These responses reflect a pattern of thought familiar to many parents of young adult Catholics and others concerned about the dismal conclusions of the CARA research. This is also one of the most common pleas I hear on a global scale from parents and grandparents and other readers of this blog.

I must seem to be an enigma to those who have left our faith or are pondering doing so. Judging from my posts of the last ten years, though it was never intended to be so, I seem to devote almost equal time to both faith and science. For example, we have recently collected in one place a number of posts dedicated to the understanding of Sacred Scripture. We called this collection, “The Bible Speaks.” Apparently it speaks quite loudly. There are presently some 43 titles in that collection, and some have broken records among the readership of this blog.

But there is a similar phenomenon that has been taking place in more recent years. I have also written several posts about science and especially the sciences of cosmology, astronomy and particle physics. One of my friends here who comes to the library where I work has asked me for copies of posts over the last few years. He recently complained of feeling a sense of whiplash, bouncing between science and religion, but he said he finds both to be fascinating. To demonstrate this phenomenon one recent post has broken all records in numbers of readers and especially in numbers of readers who come to it again and again, and who share it. That post is “Did Stephen Hawking Sacrifice God on the Altar of Science?” It seems that many people believed that he did, but I have made a case for the opposite. What strikes me most about that post is the unfathomable number of educational institutions of higher learning that are also sharing it and recommending it.

The same has held true for another recent post that blends principles of both science and faith entitled “The Higgs Boson God Particle: All Things Visible and Invisible.” Our Editor has observed and commented on the high number of academic institutions that have also been visiting religious titles on this blog. Some of these institutions are dedicated to scientific research, and yet here they are suddenly delving into the mysteries of Catholic faith. And yet no one is denouncing anything. They seem to come here to observe and to learn, not to refute.

A billboard that says: "We cannot welcome back a generation of young believers by browbeating them to abandon the evidence for their belief."  It has the image of a teenager, eyes closed, hands together reverently receiving Jesus in the Eucharist.

## REQUEST 1
Name the specific sciences that the passage on faith and science says the writer has covered in posts.
## REQUEST 2
Retype the passage on faith and science, starting at "I must seem" and ending at "readership of this blog.".
These lines have no connection to the passage on faith and science.

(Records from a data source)

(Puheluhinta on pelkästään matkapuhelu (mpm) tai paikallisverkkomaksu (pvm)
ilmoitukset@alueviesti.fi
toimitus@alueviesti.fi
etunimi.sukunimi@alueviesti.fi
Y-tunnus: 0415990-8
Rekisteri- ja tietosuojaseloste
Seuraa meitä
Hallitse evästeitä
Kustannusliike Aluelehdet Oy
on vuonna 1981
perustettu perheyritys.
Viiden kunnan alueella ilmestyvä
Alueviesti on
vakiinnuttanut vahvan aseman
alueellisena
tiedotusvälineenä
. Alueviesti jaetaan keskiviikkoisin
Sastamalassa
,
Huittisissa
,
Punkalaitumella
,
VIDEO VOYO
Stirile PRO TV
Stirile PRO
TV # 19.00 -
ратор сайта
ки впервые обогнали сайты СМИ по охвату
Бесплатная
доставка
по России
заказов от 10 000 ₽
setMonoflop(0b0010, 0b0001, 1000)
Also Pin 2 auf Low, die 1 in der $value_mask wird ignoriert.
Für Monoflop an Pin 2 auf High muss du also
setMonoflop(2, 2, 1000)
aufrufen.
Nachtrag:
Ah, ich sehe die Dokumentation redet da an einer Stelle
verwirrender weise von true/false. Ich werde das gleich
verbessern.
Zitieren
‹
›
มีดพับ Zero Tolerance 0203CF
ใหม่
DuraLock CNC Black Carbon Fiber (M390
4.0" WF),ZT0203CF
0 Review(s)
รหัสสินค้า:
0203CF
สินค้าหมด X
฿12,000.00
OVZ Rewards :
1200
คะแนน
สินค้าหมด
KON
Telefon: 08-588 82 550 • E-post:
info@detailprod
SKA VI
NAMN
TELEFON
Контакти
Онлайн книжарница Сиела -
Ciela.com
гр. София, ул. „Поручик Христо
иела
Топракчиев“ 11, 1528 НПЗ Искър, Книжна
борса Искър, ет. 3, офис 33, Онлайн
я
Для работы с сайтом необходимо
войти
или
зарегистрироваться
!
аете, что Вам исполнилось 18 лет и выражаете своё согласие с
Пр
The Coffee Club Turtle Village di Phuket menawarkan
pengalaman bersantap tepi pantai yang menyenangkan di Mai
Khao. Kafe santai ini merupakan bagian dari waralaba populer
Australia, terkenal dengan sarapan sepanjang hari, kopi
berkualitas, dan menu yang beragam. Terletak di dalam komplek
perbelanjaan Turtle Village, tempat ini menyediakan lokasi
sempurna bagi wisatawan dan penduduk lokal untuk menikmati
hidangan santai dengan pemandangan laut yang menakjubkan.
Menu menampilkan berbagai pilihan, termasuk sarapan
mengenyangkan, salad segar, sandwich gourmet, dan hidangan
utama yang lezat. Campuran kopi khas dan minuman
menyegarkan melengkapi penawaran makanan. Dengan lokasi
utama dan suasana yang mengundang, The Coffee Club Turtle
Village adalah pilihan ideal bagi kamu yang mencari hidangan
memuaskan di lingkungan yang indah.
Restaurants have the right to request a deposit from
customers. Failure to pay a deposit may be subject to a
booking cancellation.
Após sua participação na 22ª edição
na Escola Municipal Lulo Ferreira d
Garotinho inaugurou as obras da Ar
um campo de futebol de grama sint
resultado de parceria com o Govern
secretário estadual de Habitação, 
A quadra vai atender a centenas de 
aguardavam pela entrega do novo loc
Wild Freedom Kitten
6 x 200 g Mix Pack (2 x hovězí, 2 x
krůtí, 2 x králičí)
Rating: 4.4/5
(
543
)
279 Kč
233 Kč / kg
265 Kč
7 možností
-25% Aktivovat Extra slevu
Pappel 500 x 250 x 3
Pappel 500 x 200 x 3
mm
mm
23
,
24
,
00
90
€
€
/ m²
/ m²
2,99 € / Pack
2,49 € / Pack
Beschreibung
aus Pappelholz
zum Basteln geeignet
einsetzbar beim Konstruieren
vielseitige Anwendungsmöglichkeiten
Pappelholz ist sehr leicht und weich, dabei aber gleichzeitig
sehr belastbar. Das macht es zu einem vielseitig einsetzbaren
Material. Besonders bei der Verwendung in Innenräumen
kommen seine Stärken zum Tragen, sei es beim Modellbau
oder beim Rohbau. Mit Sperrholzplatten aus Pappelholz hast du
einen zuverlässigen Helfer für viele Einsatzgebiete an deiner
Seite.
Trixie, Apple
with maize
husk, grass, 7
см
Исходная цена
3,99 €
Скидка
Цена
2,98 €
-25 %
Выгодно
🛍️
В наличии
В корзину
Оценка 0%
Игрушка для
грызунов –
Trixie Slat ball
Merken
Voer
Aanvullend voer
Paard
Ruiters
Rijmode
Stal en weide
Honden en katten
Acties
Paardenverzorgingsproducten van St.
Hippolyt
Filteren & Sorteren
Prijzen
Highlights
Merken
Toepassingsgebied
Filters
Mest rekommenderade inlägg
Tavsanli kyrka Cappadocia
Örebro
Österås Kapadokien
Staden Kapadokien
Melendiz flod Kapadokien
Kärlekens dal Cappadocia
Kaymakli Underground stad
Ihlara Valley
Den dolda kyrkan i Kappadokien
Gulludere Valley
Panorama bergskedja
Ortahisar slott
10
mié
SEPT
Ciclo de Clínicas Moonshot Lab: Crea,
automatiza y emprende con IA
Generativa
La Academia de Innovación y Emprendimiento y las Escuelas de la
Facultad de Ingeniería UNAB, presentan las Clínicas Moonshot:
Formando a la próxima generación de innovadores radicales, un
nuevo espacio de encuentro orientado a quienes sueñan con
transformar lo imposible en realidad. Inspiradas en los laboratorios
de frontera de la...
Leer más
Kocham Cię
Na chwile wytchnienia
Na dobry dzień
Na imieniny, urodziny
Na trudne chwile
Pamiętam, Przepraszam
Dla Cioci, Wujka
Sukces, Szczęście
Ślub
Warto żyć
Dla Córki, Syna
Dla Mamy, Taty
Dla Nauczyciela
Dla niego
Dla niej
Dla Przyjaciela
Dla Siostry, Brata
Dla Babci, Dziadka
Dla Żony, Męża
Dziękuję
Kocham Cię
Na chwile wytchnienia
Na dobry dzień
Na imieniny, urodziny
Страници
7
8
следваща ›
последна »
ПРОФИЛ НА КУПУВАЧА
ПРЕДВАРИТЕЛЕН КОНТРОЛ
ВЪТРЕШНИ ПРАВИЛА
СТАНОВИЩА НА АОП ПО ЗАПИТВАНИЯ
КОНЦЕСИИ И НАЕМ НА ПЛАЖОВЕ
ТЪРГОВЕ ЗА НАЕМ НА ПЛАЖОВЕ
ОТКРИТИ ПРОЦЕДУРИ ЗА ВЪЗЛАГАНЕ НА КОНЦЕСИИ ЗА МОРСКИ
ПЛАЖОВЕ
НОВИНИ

## WORKED SOLUTION 1
Cosmology, astronomy, and particle physics.

## WORKED SOLUTION 2
I must seem to be an enigma to those who have left our faith or are pondering doing so. Judging from my posts of the last ten years, though it was never intended to be so, I seem to devote almost equal time to both faith and science. For example, we have recently collected in one place a number of posts dedicated to the understanding of Sacred Scripture. We called this collection, “The Bible Speaks.” Apparently it speaks quite loudly. There are presently some 43 titles in that collection, and some have broken records among the readership of this blog.